The data reinforces signs that the world’s second largest economy is gaining momentum as it emerges from the COVID-19-led slump in early 2020.
Exports in US dollars rose 30.6% year over year in March, albeit at a slower pace than after a record 154.9% growth in February. The analysts polled by Reuters forecast an increase in deliveries of 35.5%.
Imports rose 38.1% yoy last month, their highest level since February 2017, beating a forecast of 23.3%, compared to a 17.3% growth in February.
China posted a trade surplus of $ 13.8 billion last month, compared to analysts’ expectations that the surplus will increase to $ 52.05 billion from $ 37.88 billion in February.
Despite sporadic COVID-19 cases in China’s border towns, authorities have largely managed to contain the virus to increase factory activity as production has gradually increased to pre-pandemic levels.
Beijing managed to get the COVID-19 pandemic under control much earlier than many other countries thanks to strict antivirus restrictions and bans in the early stages of the outbreak last year.
This has helped the economy quickly turn around after a slump in early 2020, led by resurgent export growth as factories sped to fulfill overseas orders.
Global demand for Chinese goods remains strong as the global economic recovery continued to gather momentum, aided in part by increased vaccination efforts.
China’s gross domestic product grew by 2.3% last year. This was the only major economy to see growth in 2020. This was supported by solid demand for goods such as medical equipment and home work equipment.

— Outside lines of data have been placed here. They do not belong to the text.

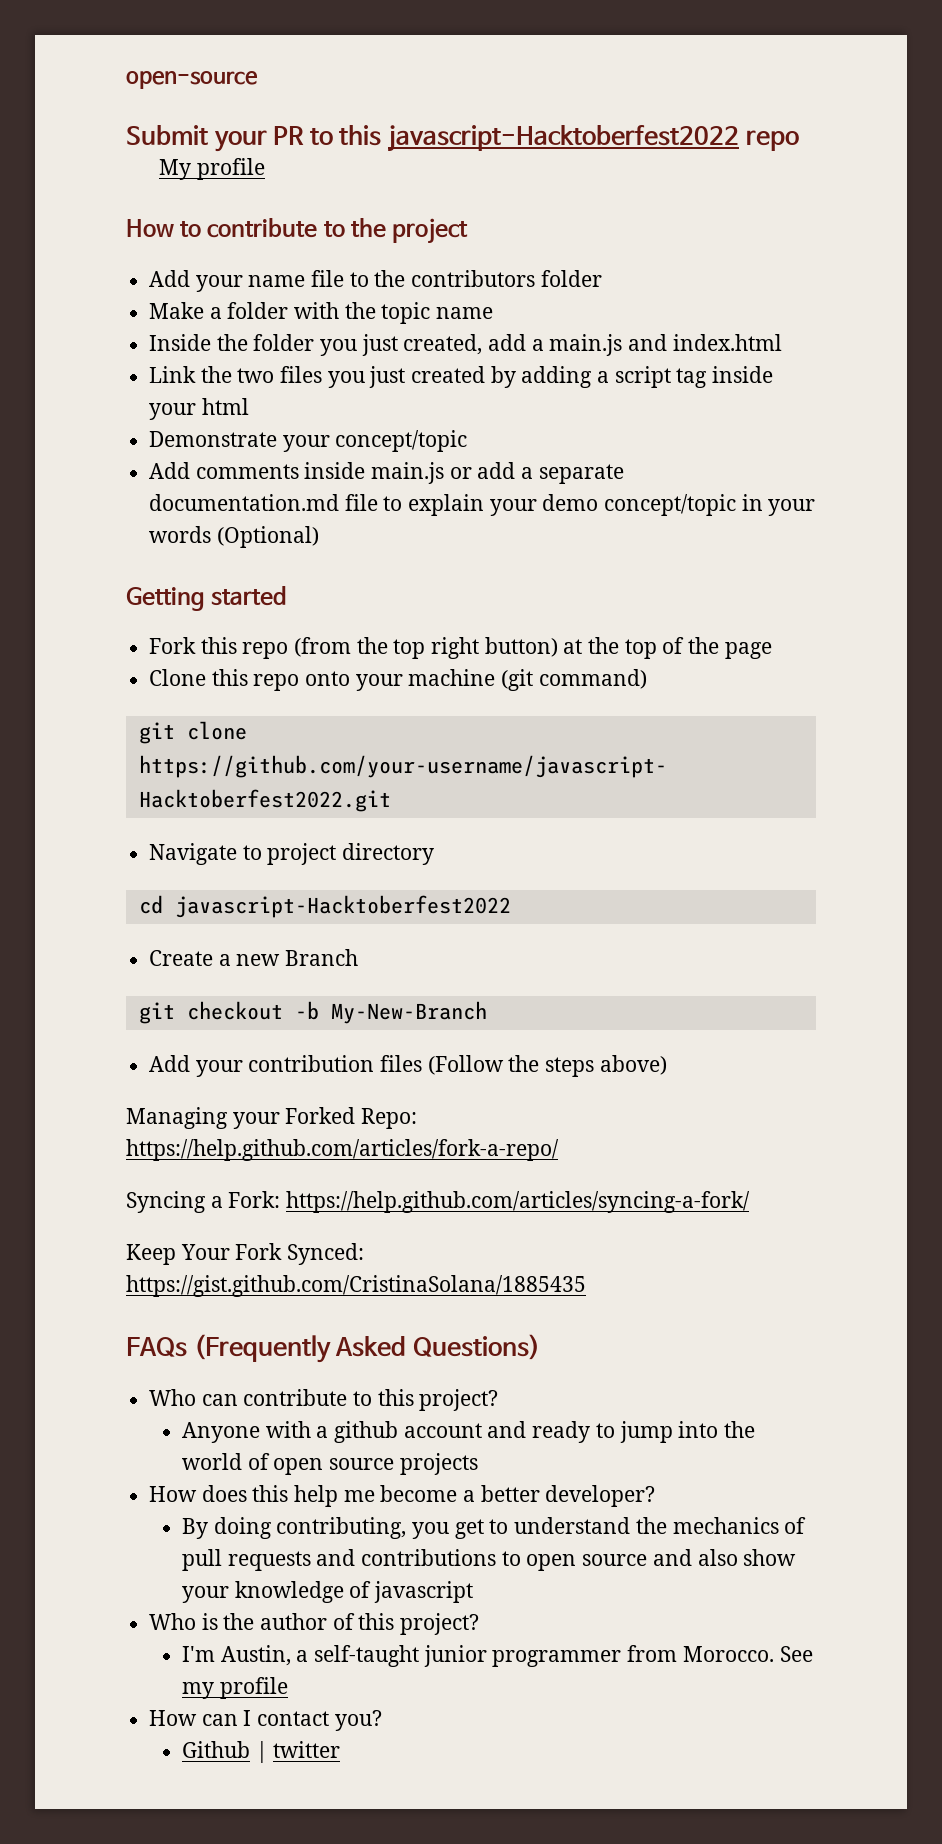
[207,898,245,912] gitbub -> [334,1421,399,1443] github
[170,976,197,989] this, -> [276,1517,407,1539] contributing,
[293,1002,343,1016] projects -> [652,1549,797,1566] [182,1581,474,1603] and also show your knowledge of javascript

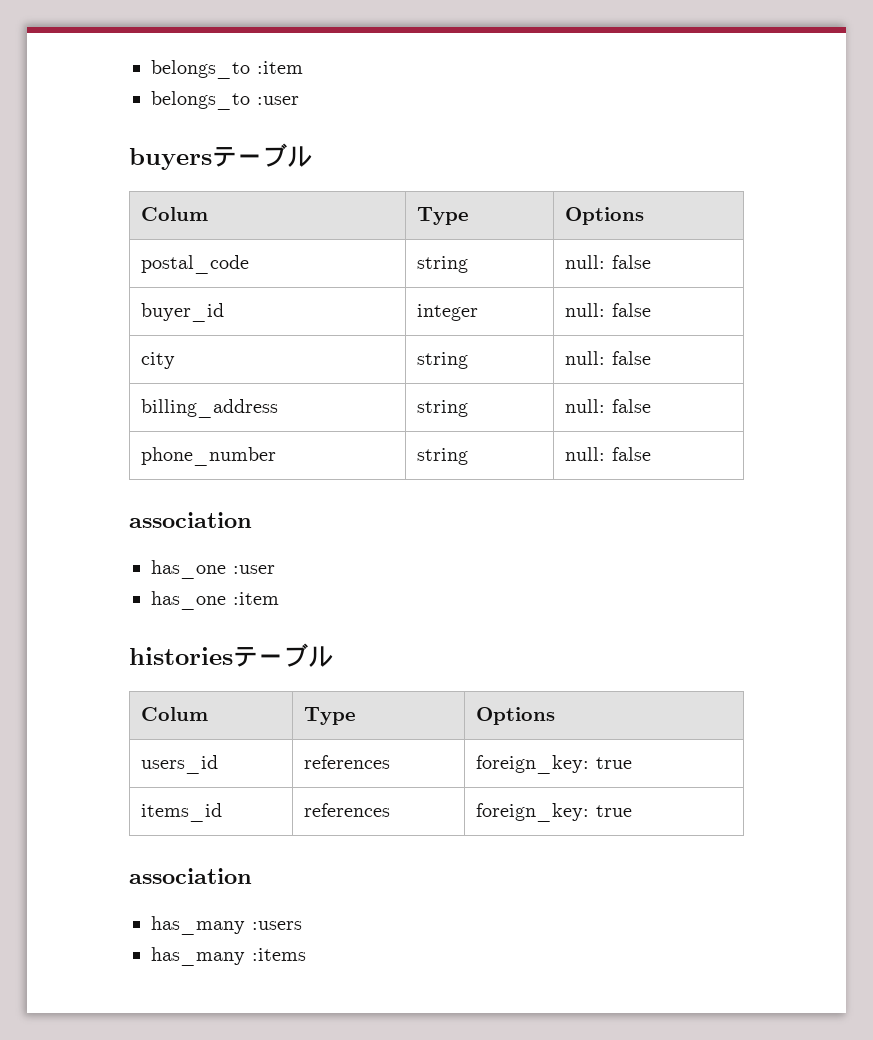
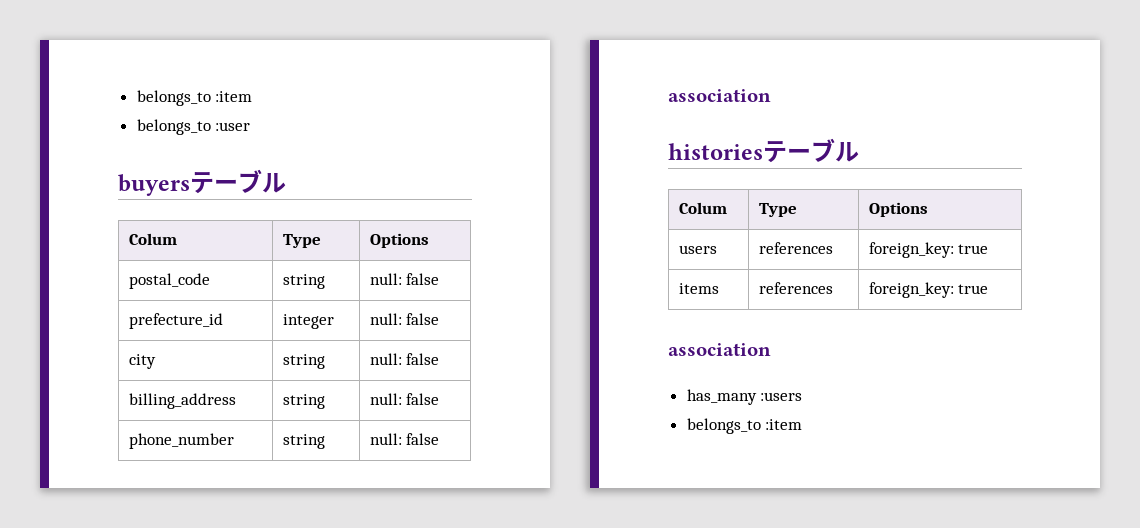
[141,303,225,322] buyer_id -> [128,313,223,329] prefecture_id
[151,560,275,579] [151,591,279,610] // has_one :user // has_one :item -> (771, 95) none
[141,755,219,774] [304,755,391,769] [476,755,633,774] [141,803,223,822] users_id | references | foreign_key: true // items_id -> [678,245,717,254] [758,242,833,254] [868,242,989,258] [678,283,719,294] users | references | foreign_key: true // items
[151,947,306,966] has_many :items -> [686,418,803,434] belongs_to :item

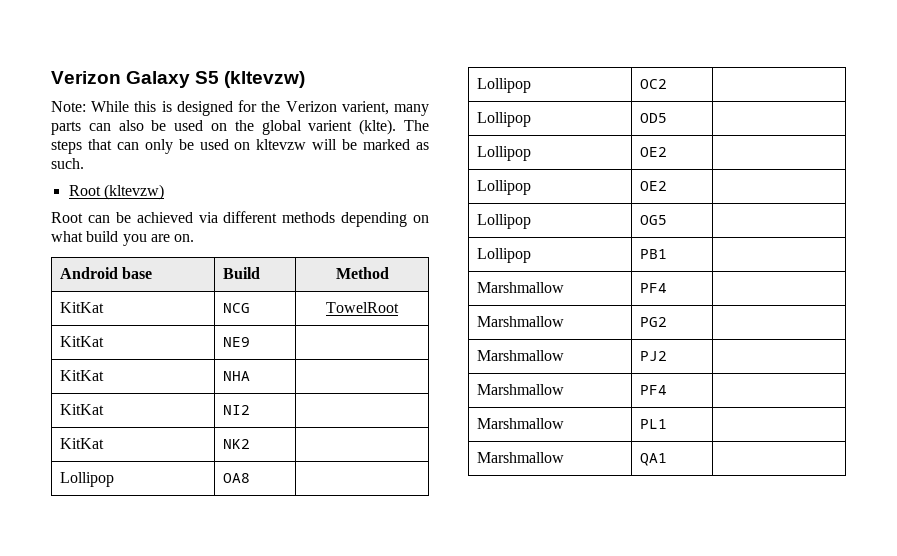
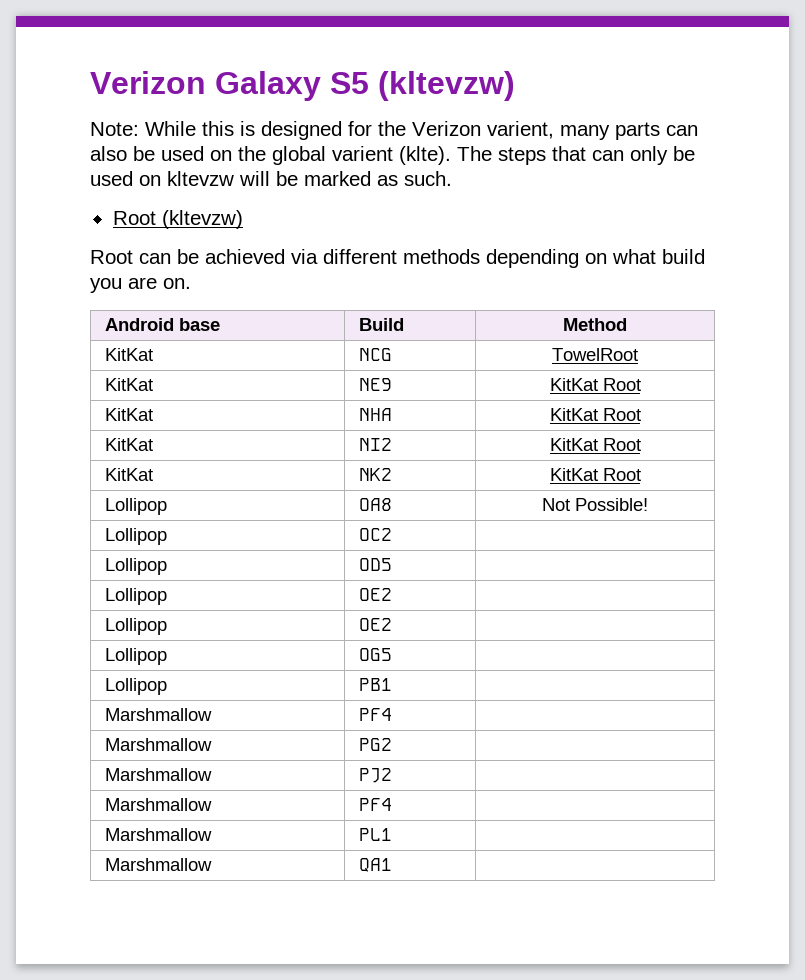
(251, 342) none -> [549,378,641,391] KitKat Root
(251, 376) none -> [549,408,641,421] KitKat Root
(251, 410) none -> [549,438,641,451] KitKat Root
(251, 444) none -> [549,468,641,481] KitKat Root
(251, 478) none -> [542,498,648,511] Not Possible!

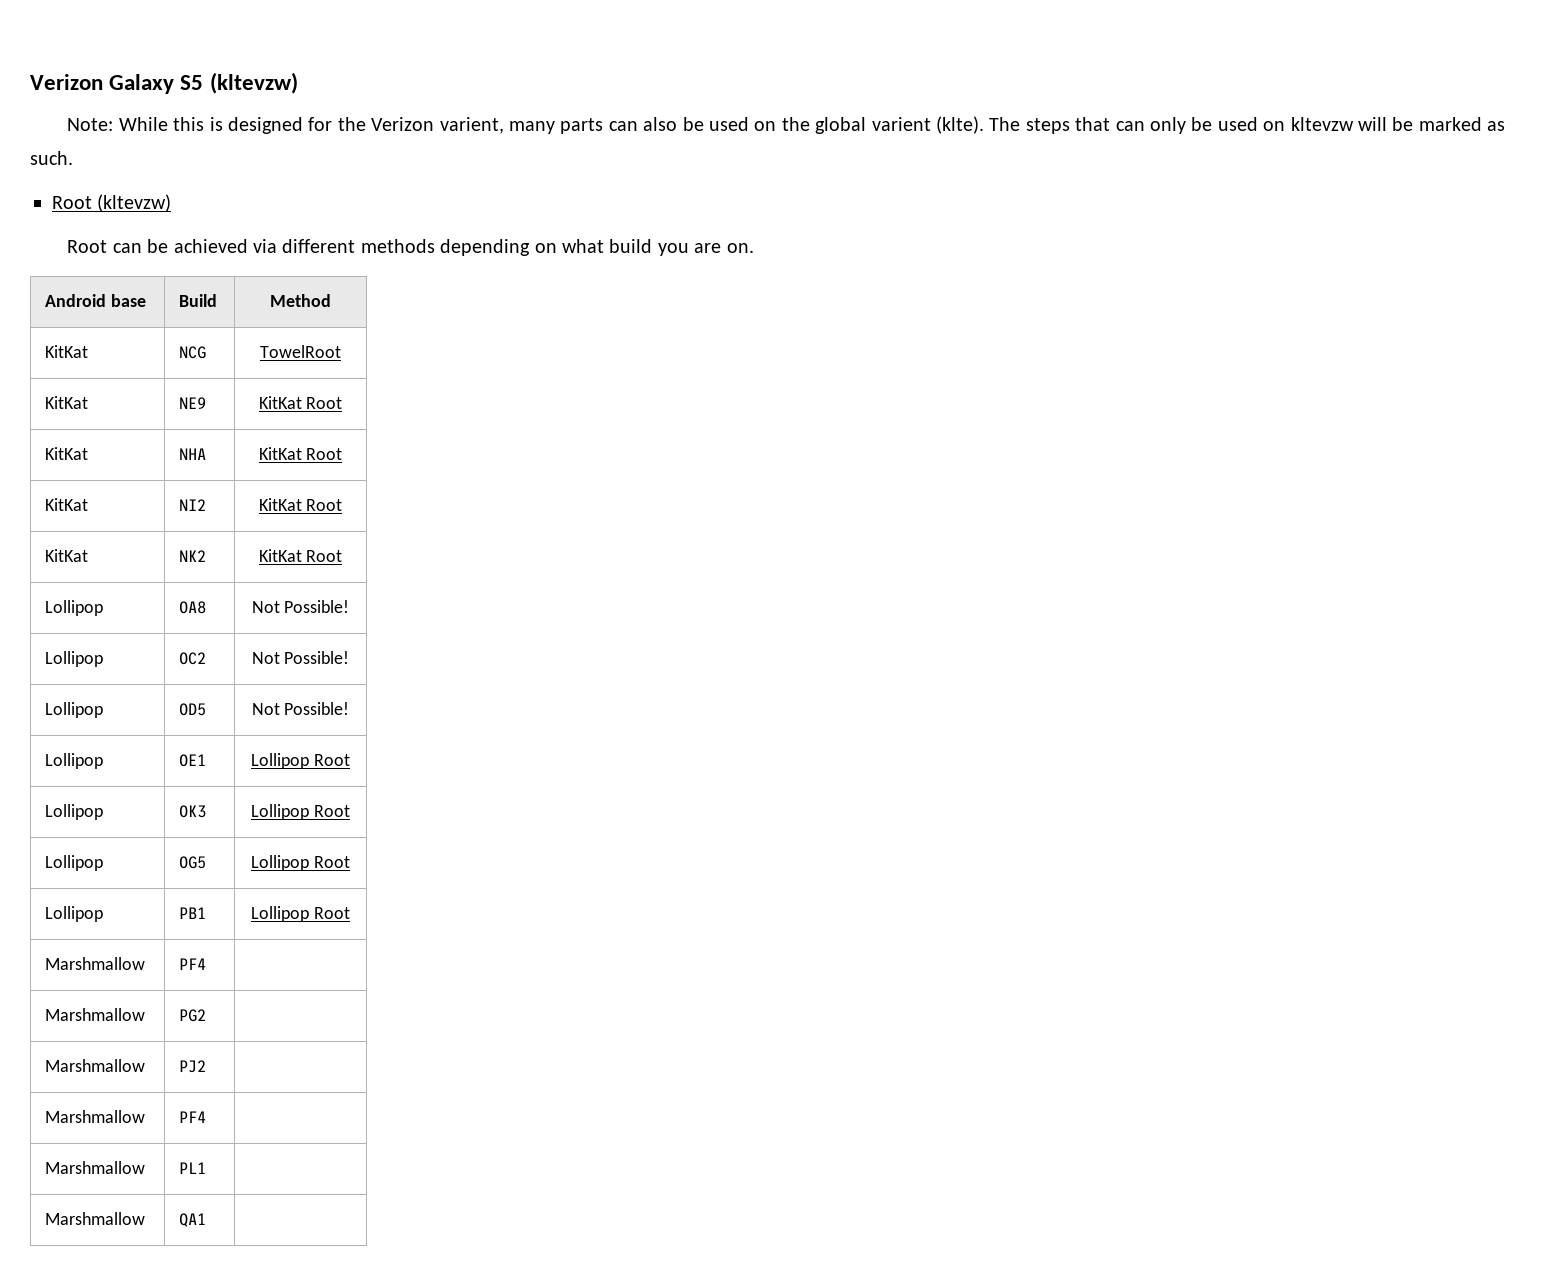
(393, 534) none -> [251,651,350,664] Not Possible!
[105,588,168,605] [359,588,393,601] [105,618,168,635] [359,618,393,631] // Lollipop | OE2 | // Lollipop | OE2 | -> [251,702,350,715] [45,753,104,769] [179,754,207,767] [251,753,350,769] [45,804,104,820] [179,805,207,818] [251,804,350,820] Not Possible! // Lollipop | OE1 | Lollipop Root // Lollipop | OK3 | Lollipop Root
(393, 654) none -> [251,855,350,871] Lollipop Root
(393, 684) none -> [251,906,350,922] Lollipop Root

However, the massive first blow of the COVID-19 crisis meant that China’s 2020 growth was still the weakest in 44 years.
This year, China has set a modest growth target of at least 6% as authorities have planned a cautious course of a year troubled by COVID-19 and amid mounting tensions with the United States.
China’s trade surplus with the United States decreased from $ 23.01 billion in February to $ 21.37 billion in March.
President Joe Biden said last month that the United States is not looking to confront China over trade disparities.